I figured out how to solve the proof I was working on without doing the case splitting which led to this scenario. Thank you very much for your insightful explanations though.

On Mon, Apr 23, 2012 at 8:15 AM, Chad E Brown <cebrown2323 AT yahoo.com> wrote:

(~p -> p) implies ~~p constructively, and p classically.

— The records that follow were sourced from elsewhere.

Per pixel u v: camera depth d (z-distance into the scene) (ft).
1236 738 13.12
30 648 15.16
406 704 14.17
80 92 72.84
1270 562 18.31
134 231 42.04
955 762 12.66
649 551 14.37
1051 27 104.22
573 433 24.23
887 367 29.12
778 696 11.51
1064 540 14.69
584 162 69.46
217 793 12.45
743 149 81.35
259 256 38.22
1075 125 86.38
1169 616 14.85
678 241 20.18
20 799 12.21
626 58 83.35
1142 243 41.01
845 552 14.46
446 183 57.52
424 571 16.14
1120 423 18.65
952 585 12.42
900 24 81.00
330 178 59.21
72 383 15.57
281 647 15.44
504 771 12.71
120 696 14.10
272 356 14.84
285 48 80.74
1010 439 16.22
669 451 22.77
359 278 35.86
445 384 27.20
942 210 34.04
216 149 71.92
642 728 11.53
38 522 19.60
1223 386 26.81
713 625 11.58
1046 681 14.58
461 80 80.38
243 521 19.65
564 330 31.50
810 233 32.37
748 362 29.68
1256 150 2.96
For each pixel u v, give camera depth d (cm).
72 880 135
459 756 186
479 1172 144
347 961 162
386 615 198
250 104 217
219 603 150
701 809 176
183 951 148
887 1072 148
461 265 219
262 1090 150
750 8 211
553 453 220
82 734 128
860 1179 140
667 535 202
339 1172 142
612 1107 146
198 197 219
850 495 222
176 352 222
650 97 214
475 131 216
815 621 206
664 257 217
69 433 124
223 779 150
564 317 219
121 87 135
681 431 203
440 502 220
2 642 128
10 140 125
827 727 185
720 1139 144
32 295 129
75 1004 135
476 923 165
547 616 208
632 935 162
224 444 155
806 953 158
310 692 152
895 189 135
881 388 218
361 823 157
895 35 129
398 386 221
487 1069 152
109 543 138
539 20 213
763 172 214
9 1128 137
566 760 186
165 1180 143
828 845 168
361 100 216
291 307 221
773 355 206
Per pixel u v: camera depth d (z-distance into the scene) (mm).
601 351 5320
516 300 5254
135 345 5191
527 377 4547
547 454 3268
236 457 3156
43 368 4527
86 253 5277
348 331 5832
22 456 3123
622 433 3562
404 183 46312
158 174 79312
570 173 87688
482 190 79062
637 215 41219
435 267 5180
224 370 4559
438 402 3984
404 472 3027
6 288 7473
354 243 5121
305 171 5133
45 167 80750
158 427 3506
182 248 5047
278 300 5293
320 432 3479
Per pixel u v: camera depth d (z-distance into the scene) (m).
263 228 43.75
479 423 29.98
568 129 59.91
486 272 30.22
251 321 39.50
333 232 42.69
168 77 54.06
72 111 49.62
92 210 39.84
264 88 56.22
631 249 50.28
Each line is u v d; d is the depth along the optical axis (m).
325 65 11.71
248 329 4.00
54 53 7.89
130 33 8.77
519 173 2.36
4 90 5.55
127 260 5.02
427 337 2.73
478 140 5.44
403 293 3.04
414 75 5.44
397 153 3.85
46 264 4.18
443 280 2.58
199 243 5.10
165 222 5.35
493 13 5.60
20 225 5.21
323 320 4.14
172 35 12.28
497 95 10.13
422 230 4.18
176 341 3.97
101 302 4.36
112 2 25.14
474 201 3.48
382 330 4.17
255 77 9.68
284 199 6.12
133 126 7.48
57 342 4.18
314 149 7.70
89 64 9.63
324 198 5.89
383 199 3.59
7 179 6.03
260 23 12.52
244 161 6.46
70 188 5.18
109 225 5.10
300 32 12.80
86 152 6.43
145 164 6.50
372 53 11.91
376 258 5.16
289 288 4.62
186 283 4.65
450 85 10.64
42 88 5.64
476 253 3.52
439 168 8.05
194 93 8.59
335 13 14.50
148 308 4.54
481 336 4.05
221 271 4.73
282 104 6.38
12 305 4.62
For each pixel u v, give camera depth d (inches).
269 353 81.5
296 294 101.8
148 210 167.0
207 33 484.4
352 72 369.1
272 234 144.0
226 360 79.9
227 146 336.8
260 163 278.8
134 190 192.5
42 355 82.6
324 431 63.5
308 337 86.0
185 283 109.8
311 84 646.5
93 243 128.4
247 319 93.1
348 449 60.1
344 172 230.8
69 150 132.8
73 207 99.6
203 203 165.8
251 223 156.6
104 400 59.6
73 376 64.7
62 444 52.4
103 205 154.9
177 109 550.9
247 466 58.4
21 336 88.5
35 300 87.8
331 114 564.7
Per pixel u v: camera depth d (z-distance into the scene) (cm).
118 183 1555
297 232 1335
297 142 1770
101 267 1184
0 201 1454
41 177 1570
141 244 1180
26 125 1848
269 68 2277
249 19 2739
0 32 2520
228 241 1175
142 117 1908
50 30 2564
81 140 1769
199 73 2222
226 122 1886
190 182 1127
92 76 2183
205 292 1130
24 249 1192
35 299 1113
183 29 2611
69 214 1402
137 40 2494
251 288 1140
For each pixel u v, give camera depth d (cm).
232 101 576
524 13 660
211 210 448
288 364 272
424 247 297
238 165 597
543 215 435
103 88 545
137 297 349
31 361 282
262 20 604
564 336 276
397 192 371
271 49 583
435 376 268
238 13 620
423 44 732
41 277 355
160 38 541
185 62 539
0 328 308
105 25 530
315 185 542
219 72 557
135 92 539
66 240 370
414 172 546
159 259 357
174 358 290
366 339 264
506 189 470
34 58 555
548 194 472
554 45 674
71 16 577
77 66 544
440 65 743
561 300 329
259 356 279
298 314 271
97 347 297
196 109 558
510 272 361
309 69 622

It does not imply ~p and it does not imply False.

Variable p : Prop.

Goal ((~p -> p) -> ~~p).

exact (fun f g => g (f g)).

Qed.

Hope this helps,

Chad

---

From: Bernard Hurley <bernard AT marcade.biz>
To: Adam Chlipala <adamc AT csail.mit.edu>
Cc: coq-club AT inria.fr
Sent: Monday, April 23, 2012 3:56 PM
Subject: Re: [Coq-Club] Inversion of a Prop Hypothesis

On Mon, Apr 23, 2012 at 09:23:53AM -0400, Adam Chlipala wrote:
> On 04/23/2012 09:20 AM, Bernard Hurley wrote:
>> I think Saint is trying to obtain a contradiction from the fact that 
>> he can prove v = v0 from v = v0 -> False.
>
> There fairly clearly is no contradiction inherent in such a deduction. 
> For instance, let [v = 0] and [v0 = 0].  The goal would be proved by 
> reflexivity.

The point I was making is that in Classical logic if you can derive P from ¬P from this you can derive ¬P giving a contradiction. It is easy to imagine this can be done in a case like this,

However in Intitionistic logic "I can derive P from ¬P" informally means something like:

"I have a construction that would turn a proof that 'a proof of P is impossible' into a proof of P."

Clearly this does not allow you to find a proof that "a proof of P is impossible" which is what you need to prove ¬P, so no contradiction can be derived without some further assumptions (e.g. that P is decidable.)

Bernard.